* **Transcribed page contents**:
##########

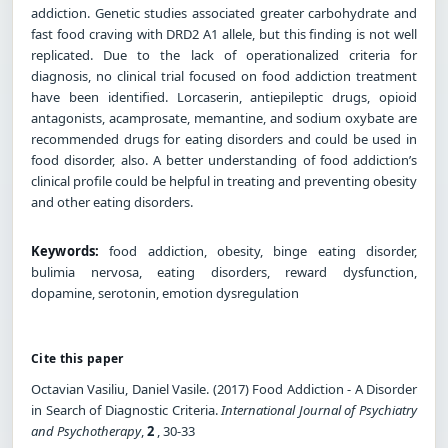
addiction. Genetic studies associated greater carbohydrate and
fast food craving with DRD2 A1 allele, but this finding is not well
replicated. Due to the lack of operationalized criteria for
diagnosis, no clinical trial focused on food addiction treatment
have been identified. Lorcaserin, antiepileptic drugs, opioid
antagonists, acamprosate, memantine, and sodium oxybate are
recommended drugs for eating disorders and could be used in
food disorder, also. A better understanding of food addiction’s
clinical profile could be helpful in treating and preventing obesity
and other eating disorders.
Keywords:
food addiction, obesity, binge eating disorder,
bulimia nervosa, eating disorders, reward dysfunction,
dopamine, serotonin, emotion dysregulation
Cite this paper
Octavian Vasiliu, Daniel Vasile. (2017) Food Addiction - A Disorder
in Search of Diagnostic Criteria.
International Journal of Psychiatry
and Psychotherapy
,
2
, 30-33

##########

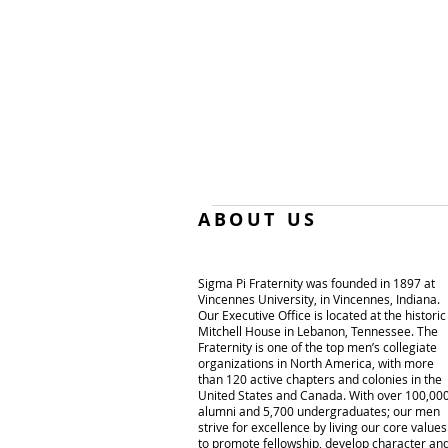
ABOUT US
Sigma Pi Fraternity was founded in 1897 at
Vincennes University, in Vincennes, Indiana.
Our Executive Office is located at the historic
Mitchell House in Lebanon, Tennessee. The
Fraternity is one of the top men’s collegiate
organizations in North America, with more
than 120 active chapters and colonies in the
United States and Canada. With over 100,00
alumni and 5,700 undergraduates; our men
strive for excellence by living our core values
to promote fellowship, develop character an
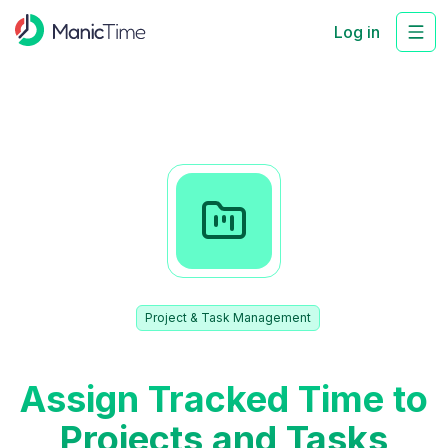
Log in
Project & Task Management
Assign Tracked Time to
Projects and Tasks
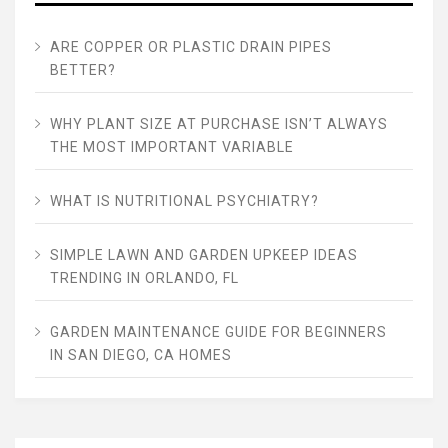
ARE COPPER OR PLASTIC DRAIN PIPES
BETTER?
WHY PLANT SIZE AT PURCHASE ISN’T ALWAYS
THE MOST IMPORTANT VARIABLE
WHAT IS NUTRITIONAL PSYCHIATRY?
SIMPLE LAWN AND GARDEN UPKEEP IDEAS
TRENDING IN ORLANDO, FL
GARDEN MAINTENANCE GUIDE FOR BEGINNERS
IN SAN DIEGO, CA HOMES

##########

* **INSTRUCTIONS FOR THE TASK**: Write out the lines of the records that begin with the line containing "ARE COPPER OR PLASTIC DRAIN PIPES" and end with the line containing "IN SAN DIEGO, CA HOMES", including both, with no changes.

* **SOLUTION BELOW**:
ARE COPPER OR PLASTIC DRAIN PIPES
BETTER?
WHY PLANT SIZE AT PURCHASE ISN’T ALWAYS
THE MOST IMPORTANT VARIABLE
WHAT IS NUTRITIONAL PSYCHIATRY?
SIMPLE LAWN AND GARDEN UPKEEP IDEAS
TRENDING IN ORLANDO, FL
GARDEN MAINTENANCE GUIDE FOR BEGINNERS
IN SAN DIEGO, CA HOMES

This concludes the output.